For yet another year, online first year junior college (FYJC) admissions could see a delayed start as the education department is still to finalize the schedule and print information booklets, including user ID and password, for students. The delay could reduce the time students get to fill out the first part of admission forms.
Last year, the education department had started Part I of the online registration for students on May 9, and on April 24 in 2015. Part I of the registration process involves signing up on the portal and uploading personal details.
This year, though, education department officials are still verifying college registrations.“We are verifying the details submitted by junior colleges. Once that is done early next week, we will compile the number of seats available for this year.
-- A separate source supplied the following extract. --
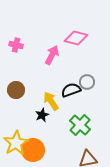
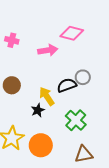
pink arrow: (52, 55) -> (48, 50), turned 54
orange circle: (33, 150) -> (41, 145), moved

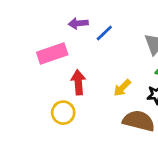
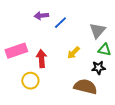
pink rectangle: (52, 54) -> (16, 51), moved
yellow arrow: (122, 88) -> (73, 53), moved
The process of creating information booklets is underway and a schedule will be announced within a week,“ said an education department official.
College registrations began on April 7 and were to wrap up on April 15 but the deadline was extended multiple times as colleges continued to stream in with requests to accommodate them.“If we leave out any colleges, it will be a loss for students as those seats will not get counted in the online process, which is why we kept reminding colleges to sign up,“ said the official.
School principals, too, are waiting for instructions from the education department. “Only once the education department begins giving out information booklets, can we begin training students on how to fill up the admission forms. The process is new this year, so adequate time is required to understand the changes,“ said Uday Nare, teacher, Hansraj Morarji Public School, Andheri. The department needs to start Part II of the process, which involves uploading marks and selecting colleges, a day after the SSC results are announced. The state government resolution issued earlier this year also requires the department to wrap up the admission process by September 30. This year's online admission process had to be started from scratch as the state changed the software company , which had been handling the system for the past few years.